Search the entries for the word "cleanText". Copy every line where it turns up.
★ ★ ★ ★
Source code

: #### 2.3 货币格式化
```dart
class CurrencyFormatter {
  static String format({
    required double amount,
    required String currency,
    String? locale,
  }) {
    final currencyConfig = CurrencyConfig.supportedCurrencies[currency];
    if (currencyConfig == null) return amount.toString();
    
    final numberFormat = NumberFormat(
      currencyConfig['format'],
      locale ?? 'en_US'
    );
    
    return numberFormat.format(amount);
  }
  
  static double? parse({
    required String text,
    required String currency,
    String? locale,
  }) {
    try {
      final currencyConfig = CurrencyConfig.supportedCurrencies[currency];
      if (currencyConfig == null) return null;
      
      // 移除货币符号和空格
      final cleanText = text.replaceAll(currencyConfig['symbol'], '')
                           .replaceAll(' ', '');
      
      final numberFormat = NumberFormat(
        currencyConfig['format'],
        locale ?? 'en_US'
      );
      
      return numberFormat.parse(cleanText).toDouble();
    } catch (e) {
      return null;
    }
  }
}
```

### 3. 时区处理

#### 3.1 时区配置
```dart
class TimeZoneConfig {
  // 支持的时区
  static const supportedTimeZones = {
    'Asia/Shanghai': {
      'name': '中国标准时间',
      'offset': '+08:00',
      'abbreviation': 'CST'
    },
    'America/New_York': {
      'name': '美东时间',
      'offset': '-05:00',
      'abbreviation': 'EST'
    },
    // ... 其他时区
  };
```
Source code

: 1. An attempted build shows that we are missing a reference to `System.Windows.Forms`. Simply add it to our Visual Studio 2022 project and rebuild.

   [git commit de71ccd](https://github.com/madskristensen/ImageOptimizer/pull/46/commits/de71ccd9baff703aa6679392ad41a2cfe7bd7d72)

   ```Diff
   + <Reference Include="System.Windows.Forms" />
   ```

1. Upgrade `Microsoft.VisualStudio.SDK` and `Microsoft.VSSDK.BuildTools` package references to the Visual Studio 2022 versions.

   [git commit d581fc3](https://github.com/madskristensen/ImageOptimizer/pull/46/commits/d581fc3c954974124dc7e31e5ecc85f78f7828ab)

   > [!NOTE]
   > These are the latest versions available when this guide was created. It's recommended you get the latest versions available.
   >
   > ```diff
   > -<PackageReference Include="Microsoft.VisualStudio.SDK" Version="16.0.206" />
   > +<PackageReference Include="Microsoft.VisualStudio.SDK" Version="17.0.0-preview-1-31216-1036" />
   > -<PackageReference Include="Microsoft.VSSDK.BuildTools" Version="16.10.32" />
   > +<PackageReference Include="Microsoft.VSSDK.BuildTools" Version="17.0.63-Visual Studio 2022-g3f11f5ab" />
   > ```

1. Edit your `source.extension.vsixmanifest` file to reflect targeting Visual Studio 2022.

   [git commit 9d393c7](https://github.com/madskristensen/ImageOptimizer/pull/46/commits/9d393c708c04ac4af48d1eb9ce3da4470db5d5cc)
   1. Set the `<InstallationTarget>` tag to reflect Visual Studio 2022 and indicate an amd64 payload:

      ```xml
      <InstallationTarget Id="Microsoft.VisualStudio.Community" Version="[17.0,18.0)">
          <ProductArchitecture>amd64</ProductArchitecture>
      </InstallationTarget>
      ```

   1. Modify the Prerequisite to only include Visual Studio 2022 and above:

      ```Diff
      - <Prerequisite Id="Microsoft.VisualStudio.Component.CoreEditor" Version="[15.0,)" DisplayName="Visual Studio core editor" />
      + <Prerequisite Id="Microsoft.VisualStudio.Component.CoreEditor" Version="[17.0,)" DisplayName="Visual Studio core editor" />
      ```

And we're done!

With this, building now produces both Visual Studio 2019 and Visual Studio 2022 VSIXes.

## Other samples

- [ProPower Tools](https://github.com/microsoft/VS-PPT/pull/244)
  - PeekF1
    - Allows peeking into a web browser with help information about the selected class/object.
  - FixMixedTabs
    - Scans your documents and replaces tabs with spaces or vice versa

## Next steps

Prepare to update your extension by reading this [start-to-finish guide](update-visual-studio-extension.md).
★ ★ ★ ★
SOLVED EXERCISE:
      final cleanText = text.replaceAll(currencyConfig['symbol'], '')
      return numberFormat.parse(cleanText).toDouble();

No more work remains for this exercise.